● **DIRECTIONS FOR THIS TASK**
All the entries need to be duplicated exactly, with the pictures omitted.

● **SUPPLIED INFORMATION**

⁂

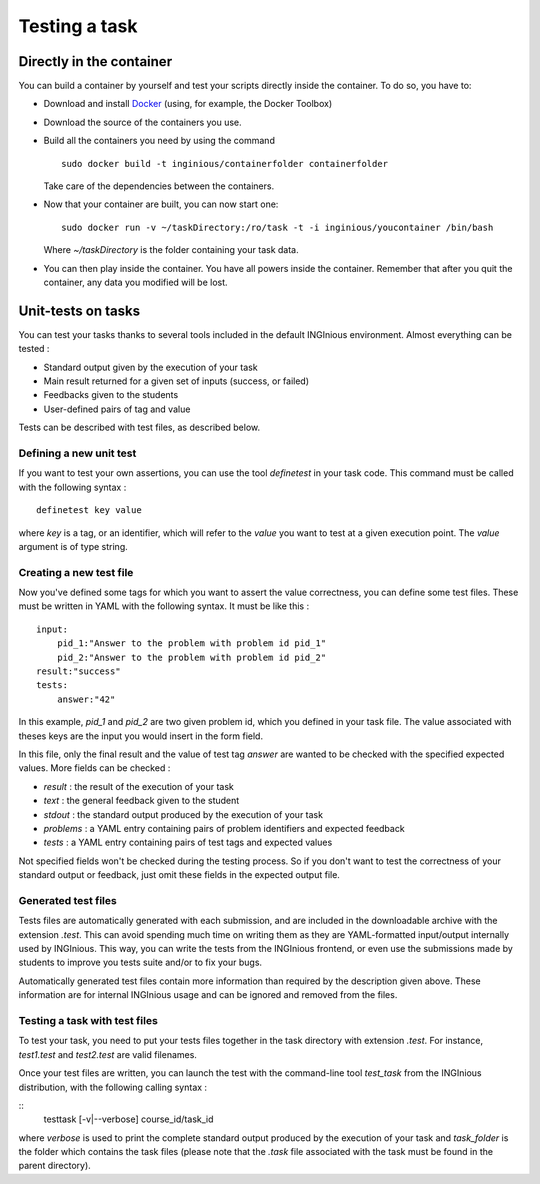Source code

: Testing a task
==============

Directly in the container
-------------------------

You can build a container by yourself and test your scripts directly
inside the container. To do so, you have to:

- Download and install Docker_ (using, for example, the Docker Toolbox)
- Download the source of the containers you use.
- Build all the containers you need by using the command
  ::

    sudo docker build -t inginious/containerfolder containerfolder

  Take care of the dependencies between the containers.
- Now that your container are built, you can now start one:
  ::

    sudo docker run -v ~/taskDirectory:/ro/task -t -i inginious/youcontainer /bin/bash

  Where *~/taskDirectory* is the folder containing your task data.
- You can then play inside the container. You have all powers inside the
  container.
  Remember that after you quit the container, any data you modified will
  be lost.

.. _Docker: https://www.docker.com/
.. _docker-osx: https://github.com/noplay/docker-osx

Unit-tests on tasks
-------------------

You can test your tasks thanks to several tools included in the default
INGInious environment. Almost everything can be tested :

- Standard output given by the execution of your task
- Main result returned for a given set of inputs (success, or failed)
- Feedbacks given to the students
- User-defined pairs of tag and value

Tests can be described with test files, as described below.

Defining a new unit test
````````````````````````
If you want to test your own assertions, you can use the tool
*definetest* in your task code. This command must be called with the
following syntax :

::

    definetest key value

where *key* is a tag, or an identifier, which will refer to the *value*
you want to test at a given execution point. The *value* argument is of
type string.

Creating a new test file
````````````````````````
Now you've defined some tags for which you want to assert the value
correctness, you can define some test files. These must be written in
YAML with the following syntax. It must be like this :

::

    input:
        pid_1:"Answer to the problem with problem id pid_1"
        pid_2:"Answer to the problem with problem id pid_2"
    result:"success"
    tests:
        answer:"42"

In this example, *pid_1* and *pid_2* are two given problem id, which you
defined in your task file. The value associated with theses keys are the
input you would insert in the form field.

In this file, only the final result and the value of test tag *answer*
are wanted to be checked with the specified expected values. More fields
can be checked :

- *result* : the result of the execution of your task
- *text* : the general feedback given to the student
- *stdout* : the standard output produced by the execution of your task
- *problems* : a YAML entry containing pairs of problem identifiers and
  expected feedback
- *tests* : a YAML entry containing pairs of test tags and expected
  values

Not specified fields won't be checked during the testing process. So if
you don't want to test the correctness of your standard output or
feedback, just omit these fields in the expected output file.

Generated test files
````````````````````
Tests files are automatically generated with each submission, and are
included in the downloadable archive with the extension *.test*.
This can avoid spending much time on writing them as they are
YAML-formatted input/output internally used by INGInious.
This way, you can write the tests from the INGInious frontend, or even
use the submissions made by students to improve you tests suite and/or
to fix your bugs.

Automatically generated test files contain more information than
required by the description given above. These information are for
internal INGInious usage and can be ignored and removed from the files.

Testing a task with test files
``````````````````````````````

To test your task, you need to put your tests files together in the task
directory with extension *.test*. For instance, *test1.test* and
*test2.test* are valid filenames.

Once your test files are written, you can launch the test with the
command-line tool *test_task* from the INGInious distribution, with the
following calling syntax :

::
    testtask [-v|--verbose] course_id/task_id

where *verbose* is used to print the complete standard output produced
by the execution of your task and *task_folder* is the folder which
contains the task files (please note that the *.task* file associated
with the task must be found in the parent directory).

⁂

● **FINISHED EXERCISE**
Source code

: Testing a task
==============

Directly in the container
-------------------------

You can build a container by yourself and test your scripts directly
inside the container. To do so, you have to:

- Download and install Docker_ (using, for example, the Docker Toolbox)
- Download the source of the containers you use.
- Build all the containers you need by using the command
  ::

    sudo docker build -t inginious/containerfolder containerfolder

  Take care of the dependencies between the containers.
- Now that your container are built, you can now start one:
  ::

    sudo docker run -v ~/taskDirectory:/ro/task -t -i inginious/youcontainer /bin/bash

  Where *~/taskDirectory* is the folder containing your task data.
- You can then play inside the container. You have all powers inside the
  container.
  Remember that after you quit the container, any data you modified will
  be lost.

.. _Docker: https://www.docker.com/
.. _docker-osx: https://github.com/noplay/docker-osx

Unit-tests on tasks
-------------------

You can test your tasks thanks to several tools included in the default
INGInious environment. Almost everything can be tested :

- Standard output given by the execution of your task
- Main result returned for a given set of inputs (success, or failed)
- Feedbacks given to the students
- User-defined pairs of tag and value

Tests can be described with test files, as described below.

Defining a new unit test
````````````````````````
If you want to test your own assertions, you can use the tool
*definetest* in your task code. This command must be called with the
following syntax :

::

    definetest key value

where *key* is a tag, or an identifier, which will refer to the *value*
you want to test at a given execution point. The *value* argument is of
type string.

Creating a new test file
````````````````````````
Now you've defined some tags for which you want to assert the value
correctness, you can define some test files. These must be written in
YAML with the following syntax. It must be like this :

::

    input:
        pid_1:"Answer to the problem with problem id pid_1"
        pid_2:"Answer to the problem with problem id pid_2"
    result:"success"
    tests:
        answer:"42"

In this example, *pid_1* and *pid_2* are two given problem id, which you
defined in your task file. The value associated with theses keys are the
input you would insert in the form field.

In this file, only the final result and the value of test tag *answer*
are wanted to be checked with the specified expected values. More fields
can be checked :

- *result* : the result of the execution of your task
- *text* : the general feedback given to the student
- *stdout* : the standard output produced by the execution of your task
- *problems* : a YAML entry containing pairs of problem identifiers and
  expected feedback
- *tests* : a YAML entry containing pairs of test tags and expected
  values

Not specified fields won't be checked during the testing process. So if
you don't want to test the correctness of your standard output or
feedback, just omit these fields in the expected output file.

Generated test files
````````````````````
Tests files are automatically generated with each submission, and are
included in the downloadable archive with the extension *.test*.
This can avoid spending much time on writing them as they are
YAML-formatted input/output internally used by INGInious.
This way, you can write the tests from the INGInious frontend, or even
use the submissions made by students to improve you tests suite and/or
to fix your bugs.

Automatically generated test files contain more information than
required by the description given above. These information are for
internal INGInious usage and can be ignored and removed from the files.

Testing a task with test files
``````````````````````````````

To test your task, you need to put your tests files together in the task
directory with extension *.test*. For instance, *test1.test* and
*test2.test* are valid filenames.

Once your test files are written, you can launch the test with the
command-line tool *test_task* from the INGInious distribution, with the
following calling syntax :

::
    testtask [-v|--verbose] course_id/task_id

where *verbose* is used to print the complete standard output produced
by the execution of your task and *task_folder* is the folder which
contains the task files (please note that the *.task* file associated
with the task must be found in the parent directory).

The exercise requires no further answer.